Without major efforts to restore milkweed plants in as many locations as possible, the monarch population is doomed to decline to even lower levels, possibly to be lost entirely. This is where Monarch Watch and the Monarch Waystation program come in. Monarch Waystations create, conserve and protect monarch habitats along roadsides, in home gardens, at businesses, schools, nature centers, parks and even unused plots of land an attempt to offset the loss of milkweeds and nectar sources. Creating and maintaining a Monarch Waystation has allowed The Gardens to contribute to monarch conservation and help to assure the preservation of the species and spectacular phenomenon that is the monarch migration. But The Gardens didn't do it alone.

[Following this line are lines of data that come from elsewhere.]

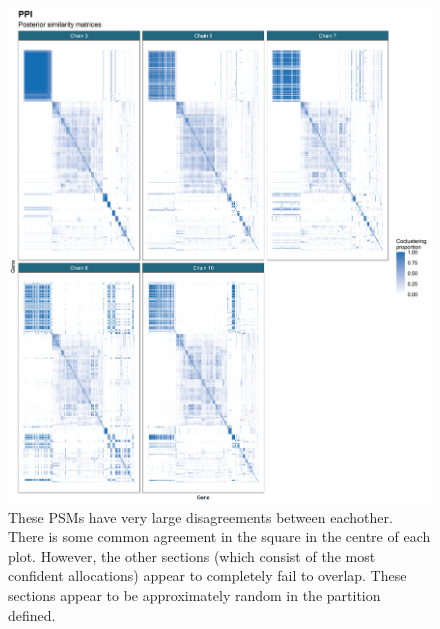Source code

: \documentclass[]{article}
\begin{document}
\begin{figure}
	\centering
	\includegraphics[scale=0.5]{./Images/Yeast/PPIPSMcomparisonReduced.png}
	\caption{These PSMs have very large disagreements between eachother. There is some common agreement in the square in the centre of each plot. However, the other sections (which consist of the most confident allocations) appear to completely fail to overlap. These sections appear to be approximately random in the partition defined.}
	\label{fig:ppiPSMs}
\end{figure}
\end{document}
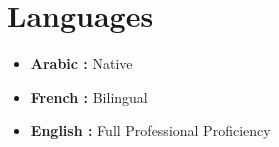 \documentclass[letterpaper,11pt]{article}
\begin{document}
\section{Languages}
\begin{multicols}{3}
    \begin{itemize}[itemsep=0pt, parsep=0pt, left=0pt, label={}]
        \item\small\columnbreak \textbf{Arabic :} Native
        \item\small\columnbreak \textbf{French :} Bilingual
        \item\small\columnbreak \textbf{English :} Full Professional Proficiency
            \end{itemize}
\end{multicols}
    
\end{document}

The Gardens of Inverness are owed credit for taking the initiative to begin the certification process for the Pollinator Display Area at The Gardens by working in partnership with Girl Scout Troop #31017. The numerous contributions of the Gardens of Inverness included educating scouts on invasive plant species, working with the scouts to weed the existing garden area in preparation for planting, selecting and purchasing seeds, educating scouts on proper seeding techniques, donating garden gloves for the scouts, purchasing and awarding Native Plants Badges for scouts through the National Garden Clubs 'Nurture the Earth: Plant Natives' program, participating in The Gardens' 2016 Butterfly Awareness Day and even spreading the word about our partnership at the National Garden Club District III meeting and state-wide Garden Club Convention. Thanks to partnerships with outstanding organizations like Gardens of Inverness and the Girl Scouts, everyone can have a greater impact within the community and on the world around us.

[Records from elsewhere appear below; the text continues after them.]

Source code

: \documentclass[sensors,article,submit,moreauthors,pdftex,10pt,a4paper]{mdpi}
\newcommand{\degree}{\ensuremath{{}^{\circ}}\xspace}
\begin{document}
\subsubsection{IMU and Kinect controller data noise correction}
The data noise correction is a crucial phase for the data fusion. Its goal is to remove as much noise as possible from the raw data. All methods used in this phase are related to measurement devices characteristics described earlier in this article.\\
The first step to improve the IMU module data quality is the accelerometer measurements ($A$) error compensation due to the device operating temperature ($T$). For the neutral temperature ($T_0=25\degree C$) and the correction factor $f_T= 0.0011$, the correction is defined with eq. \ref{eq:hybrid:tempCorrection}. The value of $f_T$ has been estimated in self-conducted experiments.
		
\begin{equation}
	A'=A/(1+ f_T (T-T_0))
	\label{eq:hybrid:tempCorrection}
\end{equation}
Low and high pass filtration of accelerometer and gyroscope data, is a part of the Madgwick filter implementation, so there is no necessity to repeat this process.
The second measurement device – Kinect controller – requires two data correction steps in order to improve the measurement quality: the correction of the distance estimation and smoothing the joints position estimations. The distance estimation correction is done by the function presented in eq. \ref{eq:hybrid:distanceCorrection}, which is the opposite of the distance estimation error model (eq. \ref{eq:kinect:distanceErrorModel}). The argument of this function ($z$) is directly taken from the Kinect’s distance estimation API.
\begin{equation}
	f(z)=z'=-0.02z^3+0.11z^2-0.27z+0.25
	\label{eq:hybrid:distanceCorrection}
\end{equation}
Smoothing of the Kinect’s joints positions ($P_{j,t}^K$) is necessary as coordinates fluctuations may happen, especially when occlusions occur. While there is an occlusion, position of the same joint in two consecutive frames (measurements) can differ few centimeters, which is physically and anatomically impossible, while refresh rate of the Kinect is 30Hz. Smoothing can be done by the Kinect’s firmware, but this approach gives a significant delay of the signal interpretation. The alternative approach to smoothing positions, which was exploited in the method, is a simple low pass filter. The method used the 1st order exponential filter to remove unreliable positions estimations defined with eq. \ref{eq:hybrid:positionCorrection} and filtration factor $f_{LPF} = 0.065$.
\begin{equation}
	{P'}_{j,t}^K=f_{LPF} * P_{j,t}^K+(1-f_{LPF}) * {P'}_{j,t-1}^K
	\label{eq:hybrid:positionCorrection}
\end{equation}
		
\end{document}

About Birmingham Botanical Gardens

A facility of the Birmingham Park and Recreation Board, the beauty and value of Birmingham Botanical Gardens are the result of a successful public/private partnership between the City of Birmingham and the nonprofit Friends of Birmingham Botanical Gardens. In 2016, Birmingham Botanical Gardens was named as one of the top three free attractions in America by USA Today. Education programs run year round and more than 10,000 school children on average enjoy free science-curriculum based field trips annually. The Gardens is open daily, offering free admission to more than 350,000 yearly visitors.